The expected output is every line below, reproduced exactly.

.....

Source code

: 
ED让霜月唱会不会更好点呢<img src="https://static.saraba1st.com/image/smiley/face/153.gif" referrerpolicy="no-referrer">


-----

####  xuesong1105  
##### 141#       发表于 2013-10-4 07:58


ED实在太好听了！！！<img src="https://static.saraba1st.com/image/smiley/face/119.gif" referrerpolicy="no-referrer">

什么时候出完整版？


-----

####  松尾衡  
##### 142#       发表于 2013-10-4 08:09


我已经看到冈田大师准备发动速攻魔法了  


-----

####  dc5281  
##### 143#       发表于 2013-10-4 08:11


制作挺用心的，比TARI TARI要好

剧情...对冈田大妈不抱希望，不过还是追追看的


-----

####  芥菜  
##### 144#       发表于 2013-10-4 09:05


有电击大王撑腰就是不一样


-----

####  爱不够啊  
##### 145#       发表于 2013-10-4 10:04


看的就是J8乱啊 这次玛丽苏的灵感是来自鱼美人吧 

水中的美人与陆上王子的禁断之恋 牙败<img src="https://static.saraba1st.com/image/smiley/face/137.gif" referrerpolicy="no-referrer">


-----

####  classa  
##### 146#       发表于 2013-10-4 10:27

.....

• **Reply to the task**:
Source code

: 
ED让霜月唱会不会更好点呢<img src="https://static.saraba1st.com/image/smiley/face/153.gif" referrerpolicy="no-referrer">


-----

####  xuesong1105  
##### 141#       发表于 2013-10-4 07:58


ED实在太好听了！！！<img src="https://static.saraba1st.com/image/smiley/face/119.gif" referrerpolicy="no-referrer">

什么时候出完整版？


-----

####  松尾衡  
##### 142#       发表于 2013-10-4 08:09


我已经看到冈田大师准备发动速攻魔法了  


-----

####  dc5281  
##### 143#       发表于 2013-10-4 08:11


制作挺用心的，比TARI TARI要好

剧情...对冈田大妈不抱希望，不过还是追追看的


-----

####  芥菜  
##### 144#       发表于 2013-10-4 09:05


有电击大王撑腰就是不一样


-----

####  爱不够啊  
##### 145#       发表于 2013-10-4 10:04


看的就是J8乱啊 这次玛丽苏的灵感是来自鱼美人吧 

水中的美人与陆上王子的禁断之恋 牙败<img src="https://static.saraba1st.com/image/smiley/face/137.gif" referrerpolicy="no-referrer">


-----

####  classa  
##### 146#       发表于 2013-10-4 10:27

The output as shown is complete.